Metrics

This page documents all metrics emitted by IdentityScribe. Metric names use OTel dot notation (e.g., scribe.channel.requests.total) which is auto-converted to Prometheus underscore notation for scraping.

Application info metrics

`scribe.info`

Static application information gauge (always 1). Labels contain name, vendor, and version. Use for deployment inventory dashboards.

Property	Value
Prometheus	`scribe_info`
Type	Gauge
Unit	unitless

`scribe.concurrency`

Configured query concurrency limit. Maximum concurrent queries allowed. Compare with inflight metrics for utilization.

Property	Value
Prometheus	`scribe_concurrency`
Type	Gauge
Unit	unitless

`scribe.license.expiration`

License expiration timestamp (Unix epoch seconds). Monitor for upcoming license renewals. Value of 0 indicates no license or perpetual.

Property	Value
Prometheus	`scribe_license_expiration`
Type	Gauge
Unit	seconds

`scribe.db.connections.active`

Aggregate active DB connections across all pools. Used for scheduling thresholds and capacity planning.

Property	Value
Prometheus	`scribe_db_connections_active`
Type	Gauge
Unit	connections

`scribe.db.connections.pending`

Aggregate pending DB connections (threads waiting) across all pools. Non-zero values indicate connection pool exhaustion.

Property	Value
Prometheus	`scribe_db_connections_pending`
Type	Gauge
Unit	connections

`scribe.ldap.connections.active`

Aggregate active LDAP connections across all hosts. Used for scheduling thresholds and upstream load tracking.
:::::
Questions =>
1) In the metrics documentation, reproduce verbatim the passage that begins at the words "Aggregate active DB" and stops after the words "connection pool exhaustion.".
2) According to the metrics documentation, what do non-zero values of `scribe.db.connections.pending` indicate?

Recorded data =>
:::::
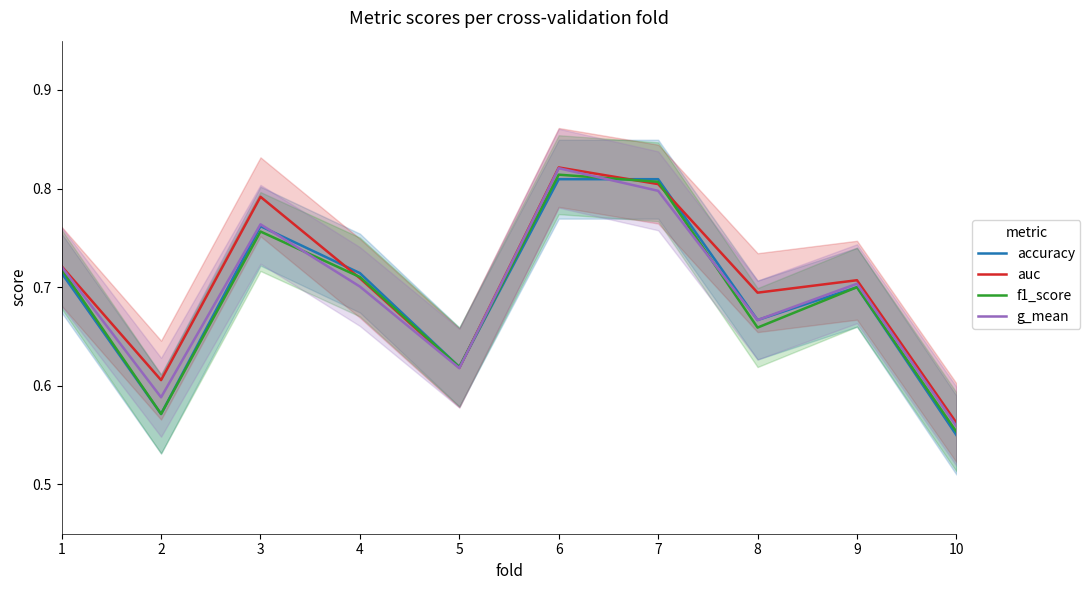

How many interior local peaks does the g_mean series have?

3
:::::
Replies =>
1)
Aggregate active DB connections across all pools. Used for scheduling thresholds and capacity planning.

Property	Value
Prometheus	`scribe_db_connections_active`
Type	Gauge
Unit	connections

`scribe.db.connections.pending`

Aggregate pending DB connections (threads waiting) across all pools. Non-zero values indicate connection pool exhaustion.

2) They indicate connection pool exhaustion.